Problem:
Could you rewrite the lines from the very start of the items through the line that contains "Подготовка виноградника к уборке" as a JSON list of strings, one string per line, with both ends included and blank lines left out?

START Input data

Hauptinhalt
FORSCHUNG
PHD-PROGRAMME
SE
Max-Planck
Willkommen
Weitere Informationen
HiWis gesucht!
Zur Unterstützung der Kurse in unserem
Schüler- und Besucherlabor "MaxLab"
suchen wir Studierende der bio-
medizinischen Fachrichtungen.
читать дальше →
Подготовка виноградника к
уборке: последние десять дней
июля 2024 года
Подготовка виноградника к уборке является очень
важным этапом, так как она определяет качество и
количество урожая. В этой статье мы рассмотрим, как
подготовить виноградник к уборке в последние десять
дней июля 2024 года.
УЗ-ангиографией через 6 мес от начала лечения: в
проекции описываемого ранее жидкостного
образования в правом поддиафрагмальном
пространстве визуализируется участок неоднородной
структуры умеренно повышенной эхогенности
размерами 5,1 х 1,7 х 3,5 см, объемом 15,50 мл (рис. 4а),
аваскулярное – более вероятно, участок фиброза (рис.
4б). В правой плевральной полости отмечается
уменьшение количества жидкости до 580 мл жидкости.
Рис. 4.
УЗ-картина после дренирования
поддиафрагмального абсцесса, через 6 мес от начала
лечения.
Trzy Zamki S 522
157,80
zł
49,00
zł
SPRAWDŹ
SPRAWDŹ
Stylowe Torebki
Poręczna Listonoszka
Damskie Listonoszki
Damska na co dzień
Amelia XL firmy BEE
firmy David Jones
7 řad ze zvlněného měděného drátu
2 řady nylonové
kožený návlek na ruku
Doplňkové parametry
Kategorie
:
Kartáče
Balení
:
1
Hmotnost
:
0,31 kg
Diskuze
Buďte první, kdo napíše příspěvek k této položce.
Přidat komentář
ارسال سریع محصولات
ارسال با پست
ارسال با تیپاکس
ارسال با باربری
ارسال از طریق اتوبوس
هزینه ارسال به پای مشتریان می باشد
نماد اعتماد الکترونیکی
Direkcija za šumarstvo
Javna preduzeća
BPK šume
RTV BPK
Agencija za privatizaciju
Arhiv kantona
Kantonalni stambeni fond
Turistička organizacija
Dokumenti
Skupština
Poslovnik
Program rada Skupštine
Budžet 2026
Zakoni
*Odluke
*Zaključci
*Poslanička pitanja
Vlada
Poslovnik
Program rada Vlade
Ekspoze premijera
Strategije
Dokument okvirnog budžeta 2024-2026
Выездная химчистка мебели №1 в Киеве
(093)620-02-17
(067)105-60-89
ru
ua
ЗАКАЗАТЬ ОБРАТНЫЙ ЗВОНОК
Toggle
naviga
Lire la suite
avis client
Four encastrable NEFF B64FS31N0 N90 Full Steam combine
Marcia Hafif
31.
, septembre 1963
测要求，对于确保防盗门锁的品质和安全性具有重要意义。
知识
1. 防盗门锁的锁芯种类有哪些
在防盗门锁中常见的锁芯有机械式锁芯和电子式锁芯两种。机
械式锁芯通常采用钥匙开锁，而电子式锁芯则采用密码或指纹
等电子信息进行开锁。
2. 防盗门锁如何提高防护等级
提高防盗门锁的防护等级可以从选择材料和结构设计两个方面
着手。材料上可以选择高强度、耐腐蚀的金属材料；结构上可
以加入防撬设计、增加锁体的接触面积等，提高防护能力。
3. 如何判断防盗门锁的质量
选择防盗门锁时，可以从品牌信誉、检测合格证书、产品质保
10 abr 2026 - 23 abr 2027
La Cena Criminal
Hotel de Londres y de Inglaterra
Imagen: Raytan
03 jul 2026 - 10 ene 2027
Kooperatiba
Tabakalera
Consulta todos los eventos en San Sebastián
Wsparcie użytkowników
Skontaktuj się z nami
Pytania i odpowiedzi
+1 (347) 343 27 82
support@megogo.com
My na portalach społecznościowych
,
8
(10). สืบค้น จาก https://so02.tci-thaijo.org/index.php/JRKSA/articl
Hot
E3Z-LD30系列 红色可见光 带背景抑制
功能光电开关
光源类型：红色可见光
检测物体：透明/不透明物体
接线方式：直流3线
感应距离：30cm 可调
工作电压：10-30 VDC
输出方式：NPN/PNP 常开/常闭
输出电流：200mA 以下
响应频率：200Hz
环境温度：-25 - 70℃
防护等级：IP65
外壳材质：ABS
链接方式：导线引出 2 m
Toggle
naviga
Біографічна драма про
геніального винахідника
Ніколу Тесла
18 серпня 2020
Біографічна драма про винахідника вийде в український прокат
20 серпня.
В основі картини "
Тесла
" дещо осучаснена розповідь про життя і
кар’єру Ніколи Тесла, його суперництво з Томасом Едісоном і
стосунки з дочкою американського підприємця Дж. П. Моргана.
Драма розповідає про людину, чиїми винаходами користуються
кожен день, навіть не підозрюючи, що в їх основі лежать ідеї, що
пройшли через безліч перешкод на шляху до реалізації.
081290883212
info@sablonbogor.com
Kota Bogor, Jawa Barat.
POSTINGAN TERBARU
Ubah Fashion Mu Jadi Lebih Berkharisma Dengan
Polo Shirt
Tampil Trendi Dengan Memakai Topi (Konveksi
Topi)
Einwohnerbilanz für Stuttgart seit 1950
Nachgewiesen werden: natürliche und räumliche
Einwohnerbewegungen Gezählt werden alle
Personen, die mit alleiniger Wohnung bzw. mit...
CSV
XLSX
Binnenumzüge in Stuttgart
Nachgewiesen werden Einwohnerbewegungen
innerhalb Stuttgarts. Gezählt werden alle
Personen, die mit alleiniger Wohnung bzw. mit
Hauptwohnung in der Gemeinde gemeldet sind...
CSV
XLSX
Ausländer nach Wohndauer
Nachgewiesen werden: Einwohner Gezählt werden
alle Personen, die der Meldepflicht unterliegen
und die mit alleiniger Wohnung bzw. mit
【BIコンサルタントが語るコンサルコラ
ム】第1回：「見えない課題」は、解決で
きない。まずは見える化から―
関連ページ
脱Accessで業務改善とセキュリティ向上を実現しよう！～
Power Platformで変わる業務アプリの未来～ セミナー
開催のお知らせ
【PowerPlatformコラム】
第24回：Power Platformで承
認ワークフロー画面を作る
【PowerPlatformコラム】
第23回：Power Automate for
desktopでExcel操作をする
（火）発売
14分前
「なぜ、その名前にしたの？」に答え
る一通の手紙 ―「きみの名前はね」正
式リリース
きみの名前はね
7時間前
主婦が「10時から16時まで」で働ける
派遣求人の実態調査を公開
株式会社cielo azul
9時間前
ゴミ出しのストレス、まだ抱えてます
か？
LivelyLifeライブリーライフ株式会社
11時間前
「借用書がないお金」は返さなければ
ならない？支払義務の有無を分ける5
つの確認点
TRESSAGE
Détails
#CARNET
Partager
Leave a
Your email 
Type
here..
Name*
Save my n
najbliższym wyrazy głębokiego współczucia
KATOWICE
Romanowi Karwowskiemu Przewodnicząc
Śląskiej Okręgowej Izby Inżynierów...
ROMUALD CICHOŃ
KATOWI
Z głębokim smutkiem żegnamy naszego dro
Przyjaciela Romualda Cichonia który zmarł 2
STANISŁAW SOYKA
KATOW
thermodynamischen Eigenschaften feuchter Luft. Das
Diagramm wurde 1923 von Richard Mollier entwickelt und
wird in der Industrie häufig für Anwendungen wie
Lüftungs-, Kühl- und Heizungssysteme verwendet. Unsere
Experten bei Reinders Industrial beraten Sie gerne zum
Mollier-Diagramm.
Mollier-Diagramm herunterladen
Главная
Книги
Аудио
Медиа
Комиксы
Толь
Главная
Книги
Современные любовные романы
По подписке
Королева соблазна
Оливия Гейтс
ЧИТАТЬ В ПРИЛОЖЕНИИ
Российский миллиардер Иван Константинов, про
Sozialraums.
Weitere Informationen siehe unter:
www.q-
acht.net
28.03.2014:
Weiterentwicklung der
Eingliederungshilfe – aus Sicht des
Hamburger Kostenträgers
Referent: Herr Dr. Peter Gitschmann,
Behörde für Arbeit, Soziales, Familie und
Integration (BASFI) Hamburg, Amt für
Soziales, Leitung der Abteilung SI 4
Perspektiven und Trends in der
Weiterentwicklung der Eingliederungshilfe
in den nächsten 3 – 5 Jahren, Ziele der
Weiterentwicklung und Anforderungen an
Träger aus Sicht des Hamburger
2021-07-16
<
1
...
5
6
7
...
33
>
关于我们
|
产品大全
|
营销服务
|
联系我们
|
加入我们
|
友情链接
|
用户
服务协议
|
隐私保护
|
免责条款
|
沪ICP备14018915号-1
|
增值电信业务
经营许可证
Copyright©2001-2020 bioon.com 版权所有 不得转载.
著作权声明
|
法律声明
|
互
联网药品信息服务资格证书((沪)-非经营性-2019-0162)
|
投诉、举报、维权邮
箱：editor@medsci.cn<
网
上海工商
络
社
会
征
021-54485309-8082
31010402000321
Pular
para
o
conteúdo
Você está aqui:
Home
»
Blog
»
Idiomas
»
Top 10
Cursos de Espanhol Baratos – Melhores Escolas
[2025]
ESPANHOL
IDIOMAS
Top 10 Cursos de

END Input data

Solution:
[
  "Hauptinhalt",
  "FORSCHUNG",
  "PHD-PROGRAMME",
  "SE",
  "Max-Planck",
  "Willkommen",
  "Weitere Informationen",
  "HiWis gesucht!",
  "Zur Unterstützung der Kurse in unserem",
  "Schüler- und Besucherlabor \"MaxLab\"",
  "suchen wir Studierende der bio-",
  "medizinischen Fachrichtungen.",
  "читать дальше →",
  "Подготовка виноградника к",
  "уборке: последние десять дней",
  "июля 2024 года",
  "Подготовка виноградника к уборке является очень"
]